◆ **Collected data**
■ ■ ■ ■ ■ ■ ■

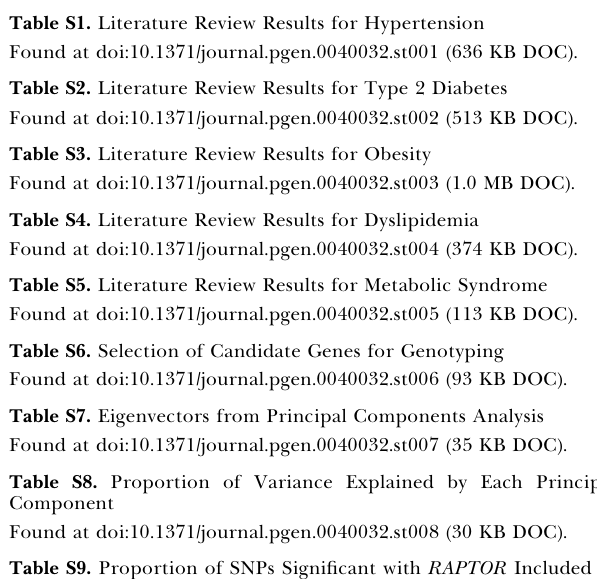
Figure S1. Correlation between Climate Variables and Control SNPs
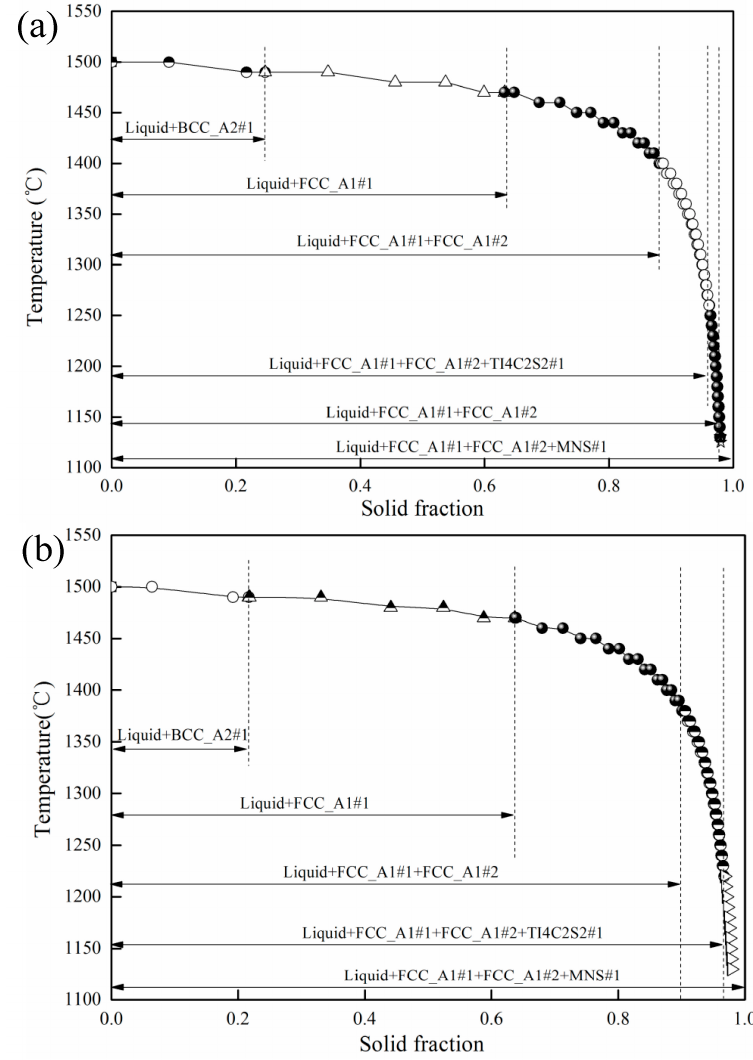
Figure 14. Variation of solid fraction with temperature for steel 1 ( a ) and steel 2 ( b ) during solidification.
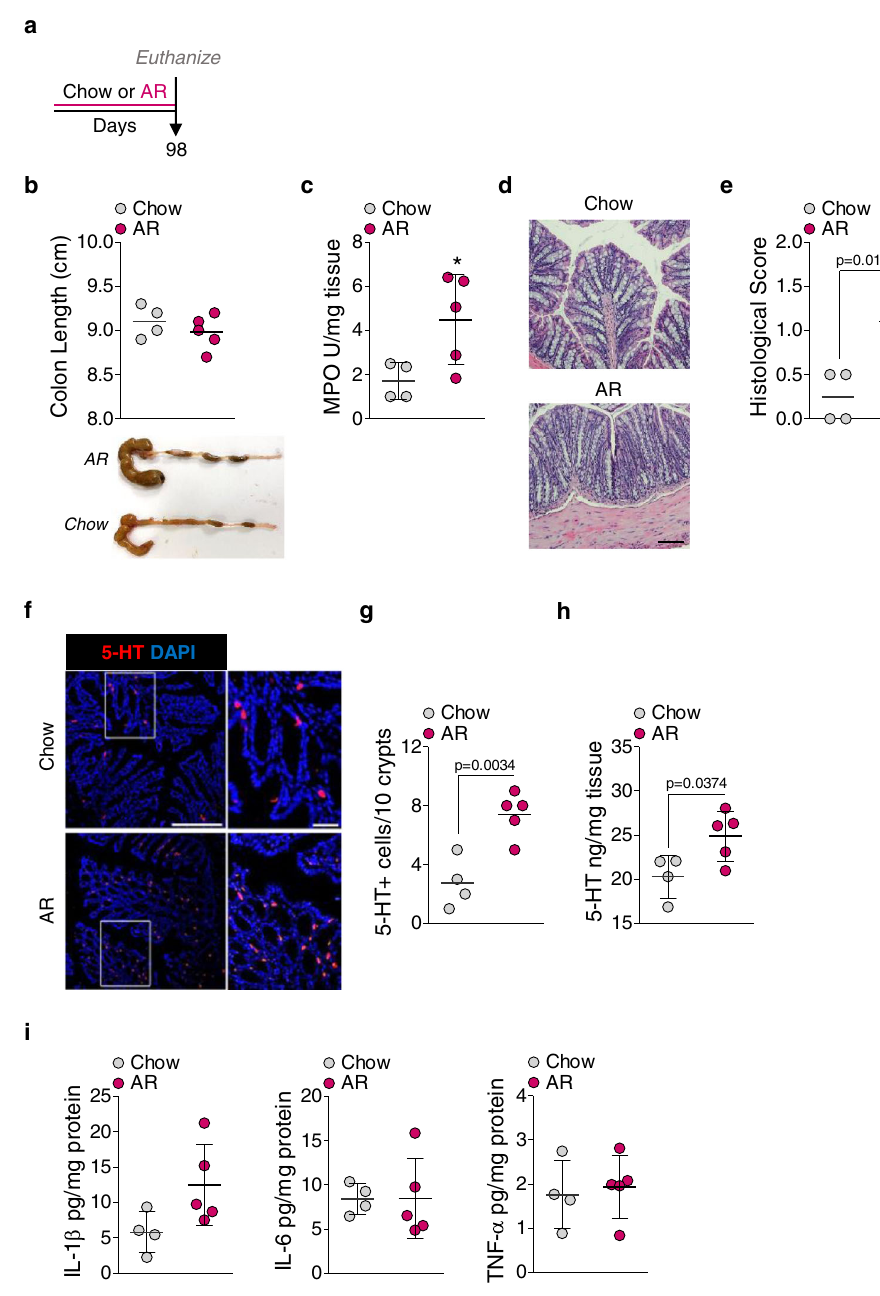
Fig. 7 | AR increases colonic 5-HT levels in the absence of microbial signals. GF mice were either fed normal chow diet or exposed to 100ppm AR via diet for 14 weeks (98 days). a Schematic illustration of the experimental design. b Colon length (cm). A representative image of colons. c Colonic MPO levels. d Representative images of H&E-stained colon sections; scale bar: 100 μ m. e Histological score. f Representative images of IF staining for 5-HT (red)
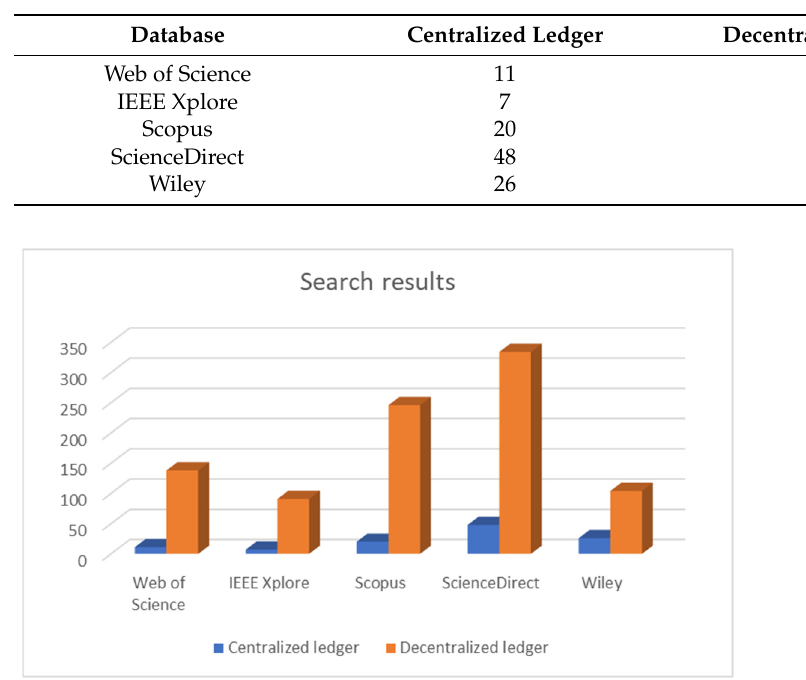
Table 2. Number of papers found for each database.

■ ■ ■ ■ ■ ■ ■

◆ **Task description**
Check each line of the material for the string "Figure" and say how many lines have it. Give the number only.

◆ **Written solution**
2